- Opening Delimiter -
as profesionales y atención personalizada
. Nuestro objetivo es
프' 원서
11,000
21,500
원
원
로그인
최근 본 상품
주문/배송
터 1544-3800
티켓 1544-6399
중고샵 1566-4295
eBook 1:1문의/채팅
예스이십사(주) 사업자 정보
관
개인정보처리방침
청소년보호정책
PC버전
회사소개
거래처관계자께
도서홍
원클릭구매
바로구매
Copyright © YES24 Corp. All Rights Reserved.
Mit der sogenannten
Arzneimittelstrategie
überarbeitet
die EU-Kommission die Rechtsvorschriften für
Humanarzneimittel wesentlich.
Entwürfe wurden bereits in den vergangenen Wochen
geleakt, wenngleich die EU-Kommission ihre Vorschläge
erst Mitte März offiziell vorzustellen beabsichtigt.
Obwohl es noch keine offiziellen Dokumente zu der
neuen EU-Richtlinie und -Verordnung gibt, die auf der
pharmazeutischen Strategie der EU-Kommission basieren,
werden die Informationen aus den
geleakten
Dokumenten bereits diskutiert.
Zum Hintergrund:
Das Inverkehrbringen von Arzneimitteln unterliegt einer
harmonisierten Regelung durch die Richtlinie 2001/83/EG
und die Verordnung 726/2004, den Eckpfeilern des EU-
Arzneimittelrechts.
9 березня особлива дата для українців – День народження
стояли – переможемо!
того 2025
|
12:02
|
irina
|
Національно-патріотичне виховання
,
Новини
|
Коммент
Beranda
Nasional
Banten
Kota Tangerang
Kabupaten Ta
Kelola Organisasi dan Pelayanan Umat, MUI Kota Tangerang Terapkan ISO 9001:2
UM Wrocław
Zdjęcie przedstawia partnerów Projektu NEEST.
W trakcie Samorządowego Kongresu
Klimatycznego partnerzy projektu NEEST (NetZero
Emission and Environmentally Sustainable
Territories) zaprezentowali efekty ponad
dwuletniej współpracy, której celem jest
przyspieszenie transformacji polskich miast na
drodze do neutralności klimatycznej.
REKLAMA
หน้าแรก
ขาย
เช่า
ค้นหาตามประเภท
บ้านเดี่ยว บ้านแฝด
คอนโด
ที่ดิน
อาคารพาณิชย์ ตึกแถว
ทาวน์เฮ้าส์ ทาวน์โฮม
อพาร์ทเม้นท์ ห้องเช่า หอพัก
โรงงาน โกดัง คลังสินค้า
- Closing Delimiter -
#### What to do
Beginning with the line above that contains "Arzneimittelrechts.", copy each line exactly up to and including the line that contains "Kelola Organisasi dan", and go no further.

#### Output
Arzneimittelrechts.
9 березня особлива дата для українців – День народження
стояли – переможемо!
того 2025
|
12:02
|
irina
|
Національно-патріотичне виховання
,
Новини
|
Коммент
Beranda
Nasional
Banten
Kota Tangerang
Kabupaten Ta
Kelola Organisasi dan Pelayanan Umat, MUI Kota Tangerang Terapkan ISO 9001:2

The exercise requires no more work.